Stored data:
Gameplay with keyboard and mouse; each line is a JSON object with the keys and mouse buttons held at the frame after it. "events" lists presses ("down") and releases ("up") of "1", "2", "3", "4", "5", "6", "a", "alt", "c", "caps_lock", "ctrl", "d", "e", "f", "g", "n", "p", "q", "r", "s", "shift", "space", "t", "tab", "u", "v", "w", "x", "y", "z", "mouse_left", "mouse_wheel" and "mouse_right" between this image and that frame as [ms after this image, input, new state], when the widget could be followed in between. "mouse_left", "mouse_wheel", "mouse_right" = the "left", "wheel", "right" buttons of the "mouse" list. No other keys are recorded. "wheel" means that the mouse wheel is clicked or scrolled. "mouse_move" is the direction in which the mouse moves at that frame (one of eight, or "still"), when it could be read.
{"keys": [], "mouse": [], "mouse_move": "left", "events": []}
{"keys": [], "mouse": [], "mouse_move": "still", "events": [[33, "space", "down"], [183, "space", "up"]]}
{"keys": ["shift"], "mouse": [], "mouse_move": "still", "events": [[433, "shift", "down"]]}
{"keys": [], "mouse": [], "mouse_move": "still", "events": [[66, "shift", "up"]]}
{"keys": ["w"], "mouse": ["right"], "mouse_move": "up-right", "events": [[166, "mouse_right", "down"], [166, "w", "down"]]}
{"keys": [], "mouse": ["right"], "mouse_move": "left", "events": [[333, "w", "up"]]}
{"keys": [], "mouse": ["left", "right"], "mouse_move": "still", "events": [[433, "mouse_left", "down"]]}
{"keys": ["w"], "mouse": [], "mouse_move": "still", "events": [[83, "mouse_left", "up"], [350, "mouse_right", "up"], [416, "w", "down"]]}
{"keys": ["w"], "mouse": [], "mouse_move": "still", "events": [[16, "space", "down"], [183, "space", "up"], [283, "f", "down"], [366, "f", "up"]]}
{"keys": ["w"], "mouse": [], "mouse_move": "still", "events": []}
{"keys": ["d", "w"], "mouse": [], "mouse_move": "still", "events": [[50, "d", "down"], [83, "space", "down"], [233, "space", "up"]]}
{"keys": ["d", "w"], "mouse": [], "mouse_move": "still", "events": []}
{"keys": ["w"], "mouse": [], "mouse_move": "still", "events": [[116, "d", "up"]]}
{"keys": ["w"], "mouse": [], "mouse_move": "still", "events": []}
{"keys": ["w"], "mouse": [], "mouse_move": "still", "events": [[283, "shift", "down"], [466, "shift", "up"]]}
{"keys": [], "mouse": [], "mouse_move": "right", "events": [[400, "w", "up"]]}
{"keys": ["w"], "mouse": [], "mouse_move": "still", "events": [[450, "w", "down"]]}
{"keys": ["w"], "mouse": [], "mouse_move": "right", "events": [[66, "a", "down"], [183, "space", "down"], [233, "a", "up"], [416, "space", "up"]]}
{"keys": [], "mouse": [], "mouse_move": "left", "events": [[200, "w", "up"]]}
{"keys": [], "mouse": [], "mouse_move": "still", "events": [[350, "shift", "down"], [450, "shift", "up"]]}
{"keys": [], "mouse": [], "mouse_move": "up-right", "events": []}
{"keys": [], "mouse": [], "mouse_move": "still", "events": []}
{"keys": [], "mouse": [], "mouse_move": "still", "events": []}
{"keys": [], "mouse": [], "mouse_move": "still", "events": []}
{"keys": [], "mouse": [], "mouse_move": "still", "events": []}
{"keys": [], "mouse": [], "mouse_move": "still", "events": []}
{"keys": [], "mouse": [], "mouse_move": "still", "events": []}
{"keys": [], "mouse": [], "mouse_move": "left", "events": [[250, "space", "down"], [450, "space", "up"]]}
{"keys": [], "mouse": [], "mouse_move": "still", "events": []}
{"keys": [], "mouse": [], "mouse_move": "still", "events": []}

# [ABOUT THIS EXERCISE]
Your reply must reproduce all records above exactly.

# [SOLUTION]
Gameplay with keyboard and mouse; each line is a JSON object with the keys and mouse buttons held at the frame after it. "events" lists presses ("down") and releases ("up") of "1", "2", "3", "4", "5", "6", "a", "alt", "c", "caps_lock", "ctrl", "d", "e", "f", "g", "n", "p", "q", "r", "s", "shift", "space", "t", "tab", "u", "v", "w", "x", "y", "z", "mouse_left", "mouse_wheel" and "mouse_right" between this image and that frame as [ms after this image, input, new state], when the widget could be followed in between. "mouse_left", "mouse_wheel", "mouse_right" = the "left", "wheel", "right" buttons of the "mouse" list. No other keys are recorded. "wheel" means that the mouse wheel is clicked or scrolled. "mouse_move" is the direction in which the mouse moves at that frame (one of eight, or "still"), when it could be read.
{"keys": [], "mouse": [], "mouse_move": "left", "events": []}
{"keys": [], "mouse": [], "mouse_move": "still", "events": [[33, "space", "down"], [183, "space", "up"]]}
{"keys": ["shift"], "mouse": [], "mouse_move": "still", "events": [[433, "shift", "down"]]}
{"keys": [], "mouse": [], "mouse_move": "still", "events": [[66, "shift", "up"]]}
{"keys": ["w"], "mouse": ["right"], "mouse_move": "up-right", "events": [[166, "mouse_right", "down"], [166, "w", "down"]]}
{"keys": [], "mouse": ["right"], "mouse_move": "left", "events": [[333, "w", "up"]]}
{"keys": [], "mouse": ["left", "right"], "mouse_move": "still", "events": [[433, "mouse_left", "down"]]}
{"keys": ["w"], "mouse": [], "mouse_move": "still", "events": [[83, "mouse_left", "up"], [350, "mouse_right", "up"], [416, "w", "down"]]}
{"keys": ["w"], "mouse": [], "mouse_move": "still", "events": [[16, "space", "down"], [183, "space", "up"], [283, "f", "down"], [366, "f", "up"]]}
{"keys": ["w"], "mouse": [], "mouse_move": "still", "events": []}
{"keys": ["d", "w"], "mouse": [], "mouse_move": "still", "events": [[50, "d", "down"], [83, "space", "down"], [233, "space", "up"]]}
{"keys": ["d", "w"], "mouse": [], "mouse_move": "still", "events": []}
{"keys": ["w"], "mouse": [], "mouse_move": "still", "events": [[116, "d", "up"]]}
{"keys": ["w"], "mouse": [], "mouse_move": "still", "events": []}
{"keys": ["w"], "mouse": [], "mouse_move": "still", "events": [[283, "shift", "down"], [466, "shift", "up"]]}
{"keys": [], "mouse": [], "mouse_move": "right", "events": [[400, "w", "up"]]}
{"keys": ["w"], "mouse": [], "mouse_move": "still", "events": [[450, "w", "down"]]}
{"keys": ["w"], "mouse": [], "mouse_move": "right", "events": [[66, "a", "down"], [183, "space", "down"], [233, "a", "up"], [416, "space", "up"]]}
{"keys": [], "mouse": [], "mouse_move": "left", "events": [[200, "w", "up"]]}
{"keys": [], "mouse": [], "mouse_move": "still", "events": [[350, "shift", "down"], [450, "shift", "up"]]}
{"keys": [], "mouse": [], "mouse_move": "up-right", "events": []}
{"keys": [], "mouse": [], "mouse_move": "still", "events": []}
{"keys": [], "mouse": [], "mouse_move": "still", "events": []}
{"keys": [], "mouse": [], "mouse_move": "still", "events": []}
{"keys": [], "mouse": [], "mouse_move": "still", "events": []}
{"keys": [], "mouse": [], "mouse_move": "still", "events": []}
{"keys": [], "mouse": [], "mouse_move": "still", "events": []}
{"keys": [], "mouse": [], "mouse_move": "left", "events": [[250, "space", "down"], [450, "space", "up"]]}
{"keys": [], "mouse": [], "mouse_move": "still", "events": []}
{"keys": [], "mouse": [], "mouse_move": "still", "events": []}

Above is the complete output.